The data —
★ ★ ★ ★
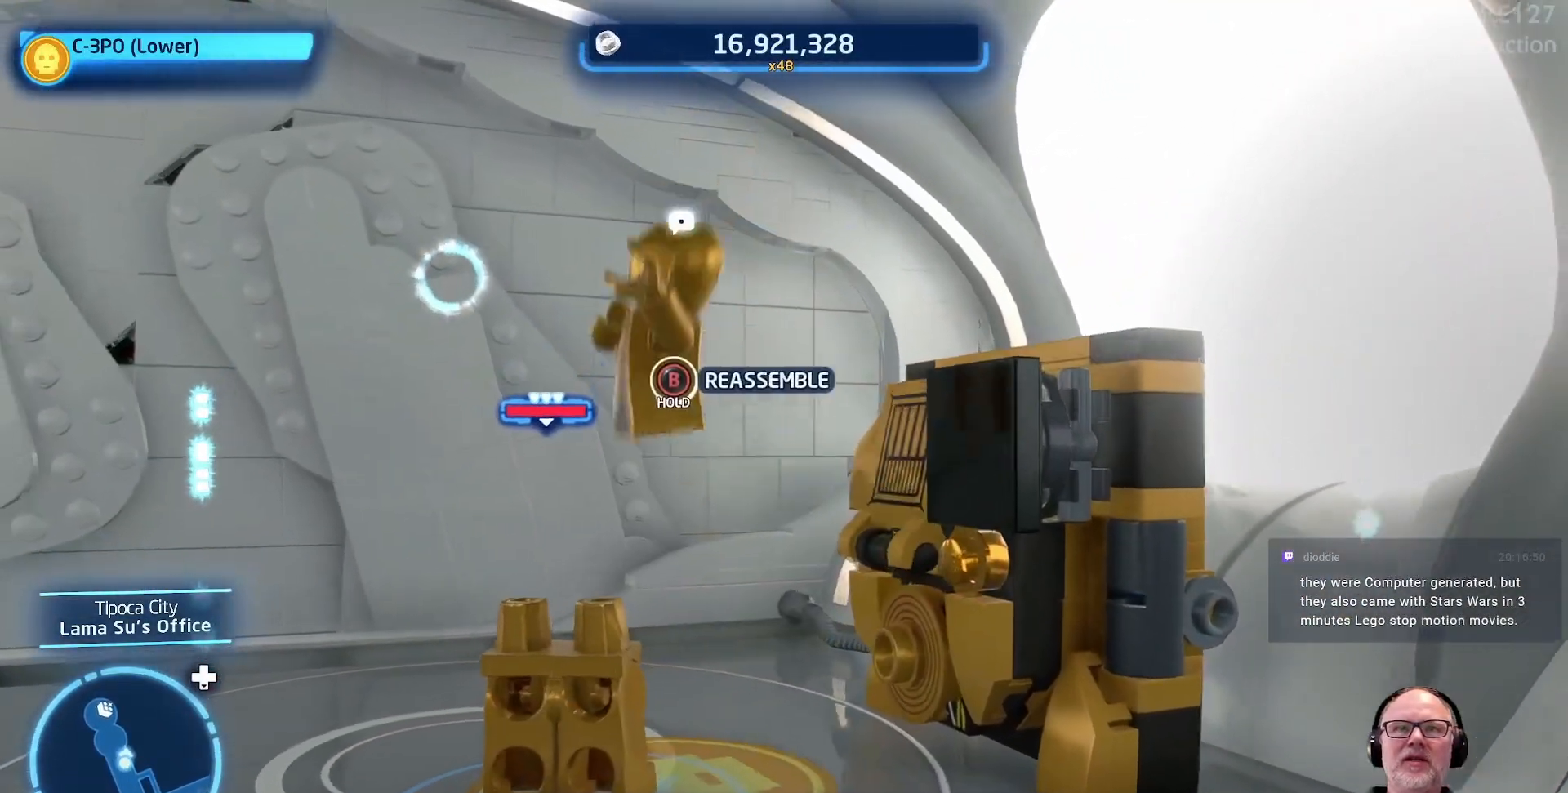
{"dt_ms": 500, "buttons": [], "left_stick": "center", "right_stick": "center", "events": []}
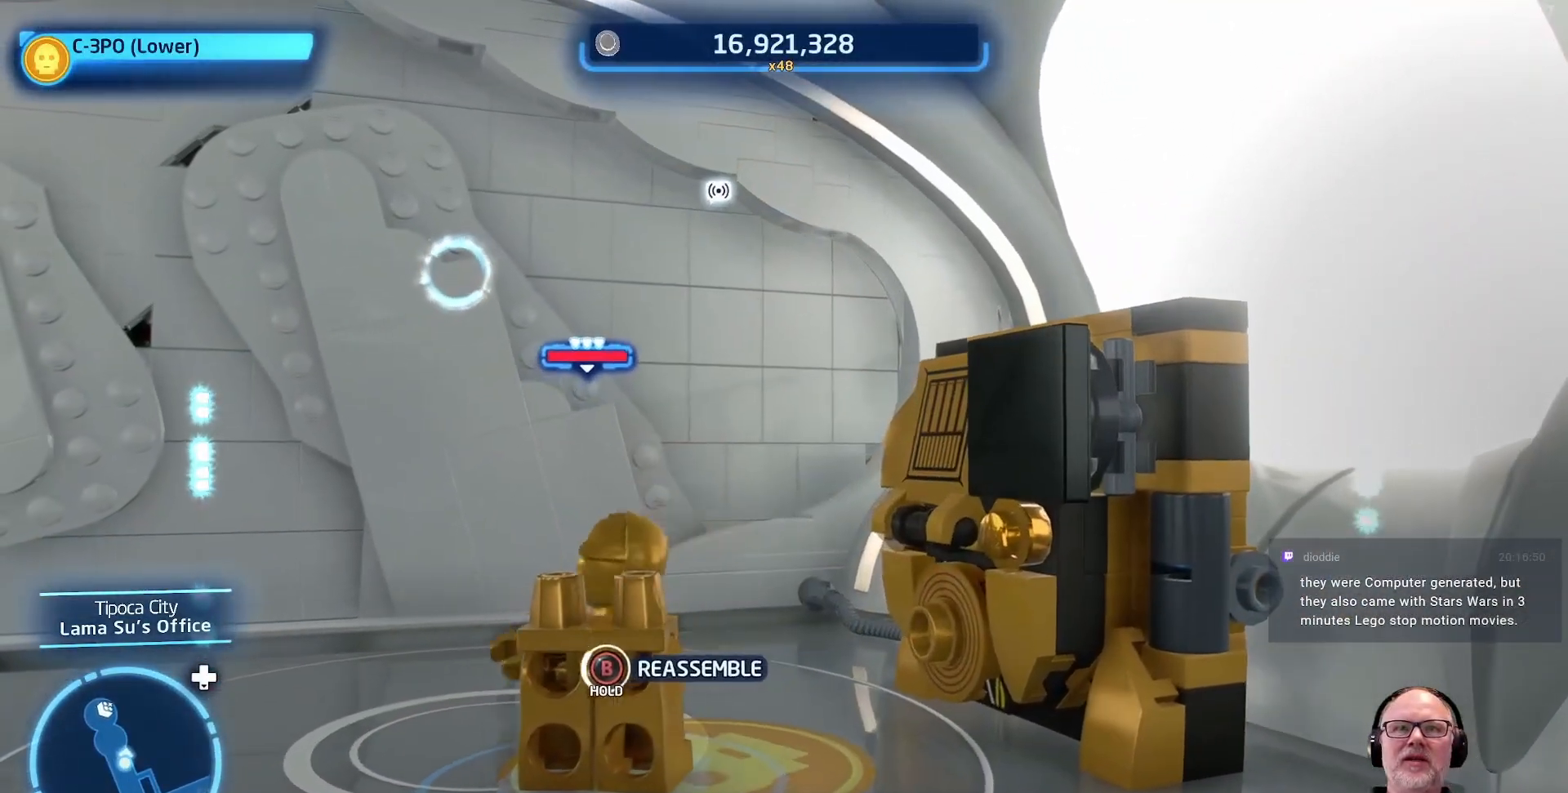
{"dt_ms": 500, "buttons": [], "left_stick": "center", "right_stick": "center", "events": [[267, "B", "down"], [500, "B", "up"]]}
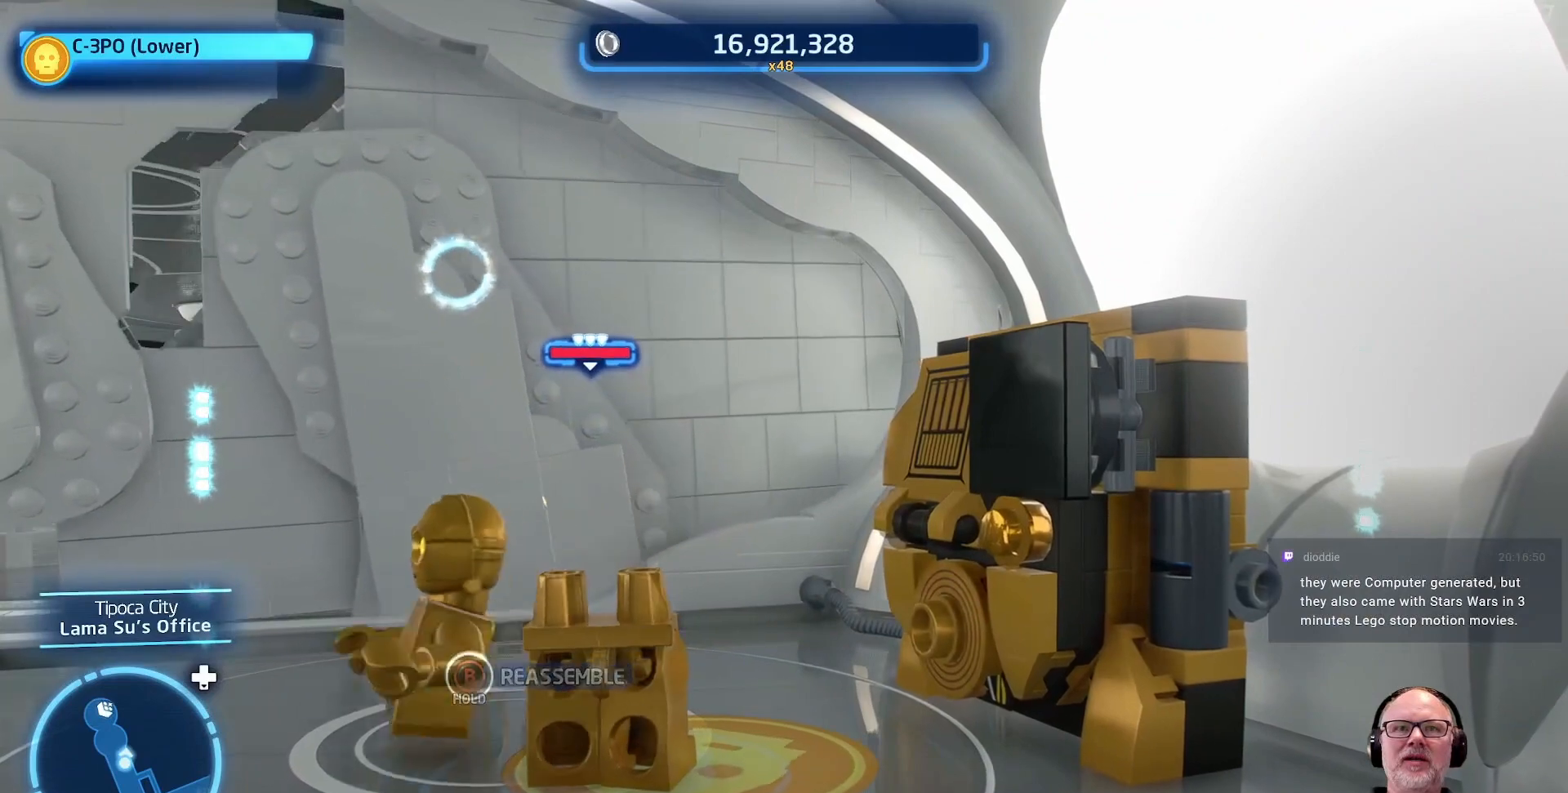
{"dt_ms": 500, "buttons": [], "left_stick": "center", "right_stick": "center", "events": []}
★ ★ ★ ★
Every line in the data above needs to be given again exactly, pictures aside.

{"dt_ms": 500, "buttons": [], "left_stick": "center", "right_stick": "center", "events": []}
{"dt_ms": 500, "buttons": [], "left_stick": "center", "right_stick": "center", "events": [[267, "B", "down"], [500, "B", "up"]]}
{"dt_ms": 500, "buttons": [], "left_stick": "center", "right_stick": "center", "events": []}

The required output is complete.